| WHAT TO DO |
Reproduce all of the material below word for word, leaving out the pictures.

| SOURCE RECORDS |

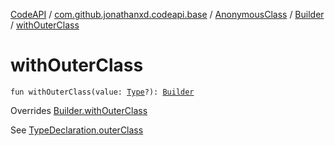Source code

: [CodeAPI](../../../index.md) / [com.github.jonathanxd.codeapi.base](../../index.md) / [AnonymousClass](../index.md) / [Builder](index.md) / [withOuterClass](.)

# withOuterClass

`fun withOuterClass(value: `[`Type`](http://docs.oracle.com/javase/6/docs/api/java/lang/reflect/Type.html)`?): `[`Builder`](index.md)

Overrides [Builder.withOuterClass](../../-type-declaration/-builder/with-outer-class.md)

See [TypeDeclaration.outerClass](../../-type-declaration/outer-class.md)

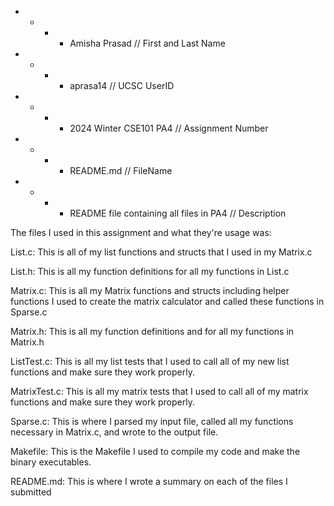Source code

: 
 * * * * Amisha Prasad // First and Last Name
 * * * * aprasa14 // UCSC UserID
 * * * * 2024 Winter CSE101 PA4 // Assignment Number
 * * * * README.md // FileName
 * * * * README file containing all files in PA4 // Description


The files I used in this assignment and what they're usage was:

List.c: This is all of my list functions and structs that I used in my Matrix.c 


List.h: This is all my function definitions for all my functions in List.c


Matrix.c: This is all my Matrix functions and structs including helper functions I used to create the matrix calculator and called these functions in Sparse.c


Matrix.h: This is all my function definitions and for all my functions in Matrix.h


ListTest.c: This is all my list tests that I used to call all of my new list functions and make sure they work properly.


MatrixTest.c: This is all my matrix tests that I used to call all of my matrix functions and make sure they work properly.


Sparse.c: This is where I parsed my input file, called all my functions necessary in Matrix.c, and wrote to the output file.


Makefile: This is the Makefile I used to compile my code and make the binary executables.


README.md: This is where I wrote a summary on each of the files I submitted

| RESPONSE FOR THIS EXERCISE |
Source code

: [CodeAPI](../../../index.md) / [com.github.jonathanxd.codeapi.base](../../index.md) / [AnonymousClass](../index.md) / [Builder](index.md) / [withOuterClass](.)

# withOuterClass

`fun withOuterClass(value: `[`Type`](http://docs.oracle.com/javase/6/docs/api/java/lang/reflect/Type.html)`?): `[`Builder`](index.md)

Overrides [Builder.withOuterClass](../../-type-declaration/-builder/with-outer-class.md)

See [TypeDeclaration.outerClass](../../-type-declaration/outer-class.md)

Source code

: 
 * * * * Amisha Prasad // First and Last Name
 * * * * aprasa14 // UCSC UserID
 * * * * 2024 Winter CSE101 PA4 // Assignment Number
 * * * * README.md // FileName
 * * * * README file containing all files in PA4 // Description


The files I used in this assignment and what they're usage was:

List.c: This is all of my list functions and structs that I used in my Matrix.c 


List.h: This is all my function definitions for all my functions in List.c


Matrix.c: This is all my Matrix functions and structs including helper functions I used to create the matrix calculator and called these functions in Sparse.c


Matrix.h: This is all my function definitions and for all my functions in Matrix.h


ListTest.c: This is all my list tests that I used to call all of my new list functions and make sure they work properly.


MatrixTest.c: This is all my matrix tests that I used to call all of my matrix functions and make sure they work properly.


Sparse.c: This is where I parsed my input file, called all my functions necessary in Matrix.c, and wrote to the output file.


Makefile: This is the Makefile I used to compile my code and make the binary executables.


README.md: This is where I wrote a summary on each of the files I submitted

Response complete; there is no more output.